[키포인트 대응 데이터]
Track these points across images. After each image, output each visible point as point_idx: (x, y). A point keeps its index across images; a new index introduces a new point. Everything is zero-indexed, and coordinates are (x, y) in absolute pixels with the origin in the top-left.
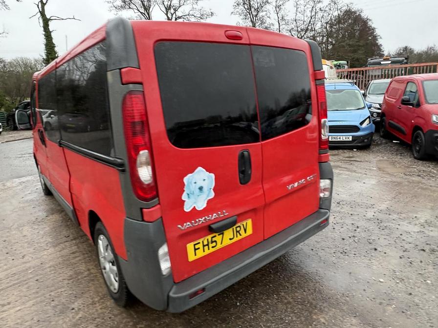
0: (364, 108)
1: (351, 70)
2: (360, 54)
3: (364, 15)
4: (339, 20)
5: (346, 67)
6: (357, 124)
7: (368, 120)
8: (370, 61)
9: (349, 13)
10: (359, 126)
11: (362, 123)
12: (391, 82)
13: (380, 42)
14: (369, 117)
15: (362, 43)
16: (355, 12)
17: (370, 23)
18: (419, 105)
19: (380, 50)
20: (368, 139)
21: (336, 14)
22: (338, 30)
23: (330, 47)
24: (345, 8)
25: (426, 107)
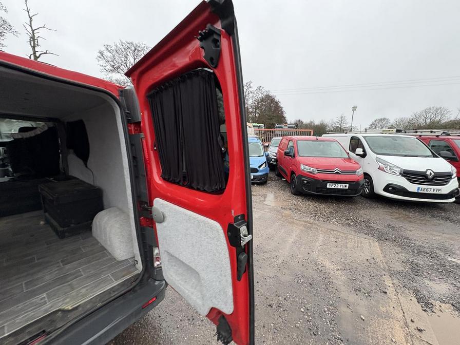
0: (263, 155)
1: (266, 130)
2: (273, 121)
3: (277, 99)
4: (262, 100)
5: (263, 128)
6: (257, 167)
7: (265, 164)
8: (277, 125)
9: (268, 97)
10: (258, 169)
11: (260, 167)
12: (282, 139)
13: (285, 115)
14: (265, 162)
15: (275, 115)
16: (271, 97)
17: (280, 104)
18: (294, 156)
19: (285, 120)
20: (264, 178)
21: (260, 96)
22: (262, 106)
23: (257, 115)
24: (265, 93)
25: (298, 158)
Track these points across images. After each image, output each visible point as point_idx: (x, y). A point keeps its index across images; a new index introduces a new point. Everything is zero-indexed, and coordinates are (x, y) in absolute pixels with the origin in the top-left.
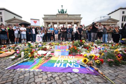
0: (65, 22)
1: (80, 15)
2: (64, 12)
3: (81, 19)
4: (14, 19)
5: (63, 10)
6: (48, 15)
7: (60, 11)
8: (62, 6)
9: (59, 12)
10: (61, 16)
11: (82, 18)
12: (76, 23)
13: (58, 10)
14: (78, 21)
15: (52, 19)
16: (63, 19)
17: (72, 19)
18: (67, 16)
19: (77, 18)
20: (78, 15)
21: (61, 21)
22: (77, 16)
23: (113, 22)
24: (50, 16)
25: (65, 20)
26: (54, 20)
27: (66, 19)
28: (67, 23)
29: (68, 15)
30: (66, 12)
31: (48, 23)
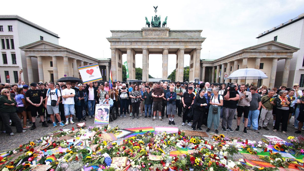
0: (163, 50)
1: (200, 31)
2: (160, 23)
3: (202, 42)
4: (42, 42)
5: (157, 18)
6: (122, 31)
7: (150, 21)
8: (156, 8)
9: (148, 24)
10: (154, 33)
11: (204, 39)
12: (190, 52)
13: (146, 19)
14: (194, 47)
15: (130, 42)
16: (157, 42)
17: (179, 42)
18: (168, 34)
19: (193, 39)
20: (195, 31)
21: (152, 46)
22: (192, 34)
23: (282, 52)
24: (127, 34)
25: (162, 44)
26: (135, 44)
27: (164, 42)
28: (166, 51)
29: (170, 31)
30: (165, 24)
31: (122, 52)
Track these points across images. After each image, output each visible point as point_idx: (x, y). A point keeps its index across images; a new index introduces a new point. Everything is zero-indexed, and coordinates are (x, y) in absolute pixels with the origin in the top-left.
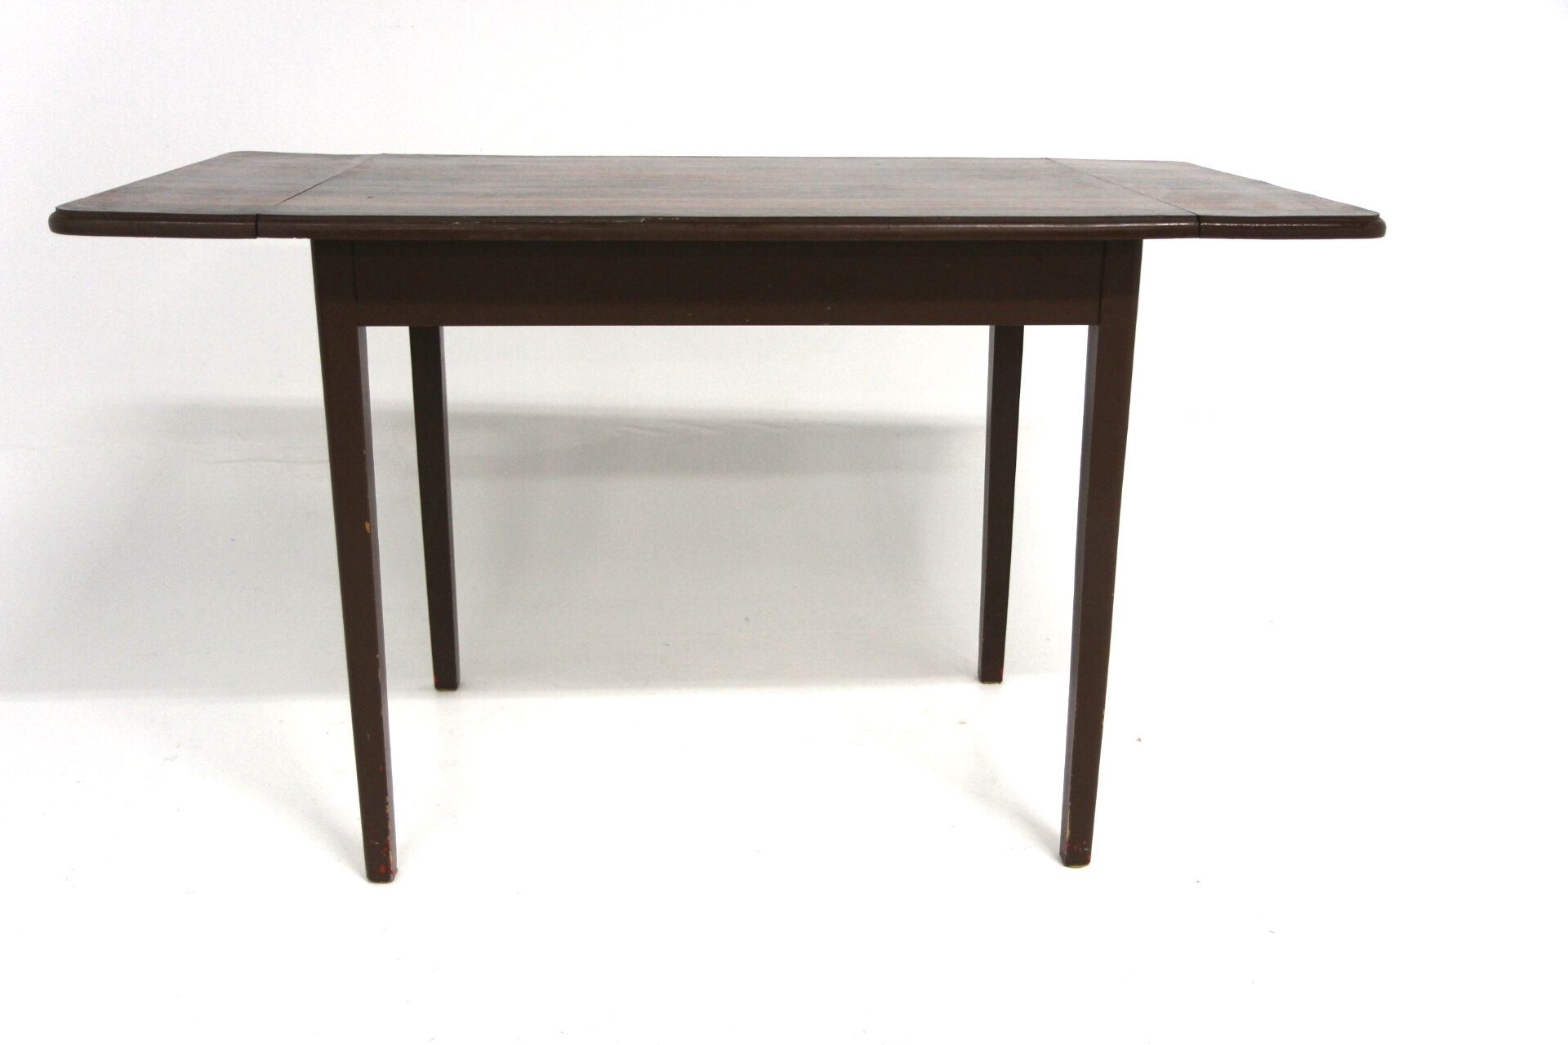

과제 요구 사항: 항목의 첫 줄에서 시작해 "16: (355, 12)"가 들어 있는 줄에서 끝나는 부분을 양 끝 줄까지 포함해 한 글자도 바꾸지 말고 그대로 돌려주세요. 답에는 그림을 넣지 마세요.

완성된 과제:
Track these points across images. After each image, output each visible point as point_idx: (x, y). A point keeps its index across images; a new index introduces a new point. Everything is zero-indexed, and coordinates are (x, y) in absolute pixels with the origin in the top-left.
0: (364, 108)
1: (351, 70)
2: (360, 54)
3: (364, 15)
4: (339, 20)
5: (346, 67)
6: (357, 124)
7: (368, 120)
8: (370, 61)
9: (349, 13)
10: (359, 126)
11: (362, 123)
12: (391, 82)
13: (380, 42)
14: (369, 117)
15: (362, 43)
16: (355, 12)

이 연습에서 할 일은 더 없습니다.